Rolling Stone Japan / 2024年5月17日 17時45分

Photo by Sakiko Nomura

小曽根真のプロデュースで新鋭ピアニスト・壷阪健登がVerve/ユニバーサルミュージックからデビューした。J-POPにも関心がある人なら、石川紅奈との歌ものユニット「soraya」で彼を知っている人もいるかもしれないし、ジャズの動向を追っている人にとっては、2022年にドラマーの中村海斗が発表した『BLAQUE DAWN』で演奏しているピアニストといったほうが通じるかもしれない。

『BLAQUE DAWN』は大きなインパクトを放つアルバムだった。中村や当時まだ高校生だったサックス奏者の佐々木梨子と共にすさまじい演奏を聴かせていたのが壷阪だった。中村は「壷阪さんはどんな曲でも突き抜けていってくれるのが好きなんです。彼はフリーになれる部分としっかり弾く部分をコントロールできるんです」と語り、壷坂に絶大な信頼を置いていた。間違いなく壷阪は日本のジャズ・シーンにおける若手コミュニティのキーマンのひとりだ。

そんな壷阪が、ついに自身初のアルバム『When I Sing』をリリースする。いきなりソロピアノでの録音というなかなかチャレンジングな作品だ。そこには壷阪の自信と、プロデューサーを務めた小曽根の期待の大きさがうかがえる。

本当に偶然なのだが、たまたま僕(柳樂光隆)は壷阪のことをずいぶん前から知っていた。だから、彼の動向はずっとSNSや友人経由で耳にしていたのだが、バークリー音大に留学し、そこで優秀な成績を収め、ミゲル・ゼノンをはじめとしたアメリカのビッグネームとの共演を果たし、いい波に乗っているように見えた。しかし、パンデミックにより帰国を余儀なくされたのだが、その才能が放っておかれるわけはなく、中村や佐々木といった屈指の若手が共演相手に選び、小曽根にフックアップされた、というところだろうか。

ここではまだ情報の少ない壷阪について、彼がどんなことを学び、キャリアを積みながら、今のスタイルに行きついたのかを聞くことで、『When I Sing』の本質に迫っている。なぜなら、『When I Sing』には壷阪が演奏家として、作曲家として、何を身に着け、何に関心を示し、研究してきたのかが凝縮されているからだ。そして、それは今の若手が奏でるジャズを見渡すためのヒントにもなるはずだ。



―そもそも、最初はどういうきっかけでジャズと出会ったんですか?

#### 資料一覧
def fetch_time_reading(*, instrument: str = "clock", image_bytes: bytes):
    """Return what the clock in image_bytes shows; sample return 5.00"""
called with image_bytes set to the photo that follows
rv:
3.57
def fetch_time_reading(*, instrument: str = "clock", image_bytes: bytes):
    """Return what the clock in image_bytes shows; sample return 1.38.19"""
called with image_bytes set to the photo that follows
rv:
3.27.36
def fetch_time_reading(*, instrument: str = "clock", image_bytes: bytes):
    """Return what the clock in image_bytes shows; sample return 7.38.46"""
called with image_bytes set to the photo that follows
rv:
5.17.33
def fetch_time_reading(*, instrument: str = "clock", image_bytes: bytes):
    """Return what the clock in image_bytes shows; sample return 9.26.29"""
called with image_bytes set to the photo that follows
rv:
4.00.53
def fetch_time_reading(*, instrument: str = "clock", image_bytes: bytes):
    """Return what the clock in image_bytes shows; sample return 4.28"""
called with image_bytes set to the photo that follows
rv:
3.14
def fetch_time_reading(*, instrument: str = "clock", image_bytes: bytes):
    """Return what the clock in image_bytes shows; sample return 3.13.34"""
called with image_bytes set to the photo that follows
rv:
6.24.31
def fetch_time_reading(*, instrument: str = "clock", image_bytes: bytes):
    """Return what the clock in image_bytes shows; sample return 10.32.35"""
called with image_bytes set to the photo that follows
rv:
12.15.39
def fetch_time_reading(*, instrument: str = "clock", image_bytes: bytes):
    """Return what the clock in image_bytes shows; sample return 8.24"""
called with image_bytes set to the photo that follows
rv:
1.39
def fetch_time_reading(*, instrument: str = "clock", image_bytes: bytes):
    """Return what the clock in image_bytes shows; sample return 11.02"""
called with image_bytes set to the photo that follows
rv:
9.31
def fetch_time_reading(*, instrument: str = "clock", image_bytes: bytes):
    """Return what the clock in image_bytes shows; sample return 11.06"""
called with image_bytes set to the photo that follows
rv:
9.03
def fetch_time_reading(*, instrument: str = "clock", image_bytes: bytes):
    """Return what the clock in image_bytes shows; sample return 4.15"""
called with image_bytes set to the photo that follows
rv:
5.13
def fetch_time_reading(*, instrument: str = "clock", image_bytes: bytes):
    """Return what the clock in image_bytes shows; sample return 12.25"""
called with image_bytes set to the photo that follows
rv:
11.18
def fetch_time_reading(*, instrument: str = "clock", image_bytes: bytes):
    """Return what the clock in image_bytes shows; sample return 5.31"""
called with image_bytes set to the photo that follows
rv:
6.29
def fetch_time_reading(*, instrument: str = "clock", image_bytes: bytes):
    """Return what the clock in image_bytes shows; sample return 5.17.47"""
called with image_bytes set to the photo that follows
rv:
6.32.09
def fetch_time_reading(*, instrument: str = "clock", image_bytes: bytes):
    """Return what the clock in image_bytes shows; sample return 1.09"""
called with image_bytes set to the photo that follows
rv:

#### 記述問題 1
壷阪健登の記事から、「Rolling Stone Japan」から「れた、というところだろうか。」まで(両端を含む)をそのまま引用してもらえますか?
#### 記述問題 2
壷阪健登の記事で、壷阪と共演した人物、または壷阪とユニットを組んでいる人物として名前が挙がっているのは誰ですか?全員を挙げてください。

#### 解答例 1
Rolling Stone Japan / 2024年5月17日 17時45分

Photo by Sakiko Nomura

小曽根真のプロデュースで新鋭ピアニスト・壷阪健登がVerve/ユニバーサルミュージックからデビューした。J-POPにも関心がある人なら、石川紅奈との歌ものユニット「soraya」で彼を知っている人もいるかもしれないし、ジャズの動向を追っている人にとっては、2022年にドラマーの中村海斗が発表した『BLAQUE DAWN』で演奏しているピアニストといったほうが通じるかもしれない。

『BLAQUE DAWN』は大きなインパクトを放つアルバムだった。中村や当時まだ高校生だったサックス奏者の佐々木梨子と共にすさまじい演奏を聴かせていたのが壷阪だった。中村は「壷阪さんはどんな曲でも突き抜けていってくれるのが好きなんです。彼はフリーになれる部分としっかり弾く部分をコントロールできるんです」と語り、壷坂に絶大な信頼を置いていた。間違いなく壷阪は日本のジャズ・シーンにおける若手コミュニティのキーマンのひとりだ。

そんな壷阪が、ついに自身初のアルバム『When I Sing』をリリースする。いきなりソロピアノでの録音というなかなかチャレンジングな作品だ。そこには壷阪の自信と、プロデューサーを務めた小曽根の期待の大きさがうかがえる。

本当に偶然なのだが、たまたま僕(柳樂光隆)は壷阪のことをずいぶん前から知っていた。だから、彼の動向はずっとSNSや友人経由で耳にしていたのだが、バークリー音大に留学し、そこで優秀な成績を収め、ミゲル・ゼノンをはじめとしたアメリカのビッグネームとの共演を果たし、いい波に乗っているように見えた。しかし、パンデミックにより帰国を余儀なくされたのだが、その才能が放っておかれるわけはなく、中村や佐々木といった屈指の若手が共演相手に選び、小曽根にフックアップされた、というところだろうか。

#### 解答例 2
石川紅奈、中村海斗、佐々木梨子、ミゲル・ゼノン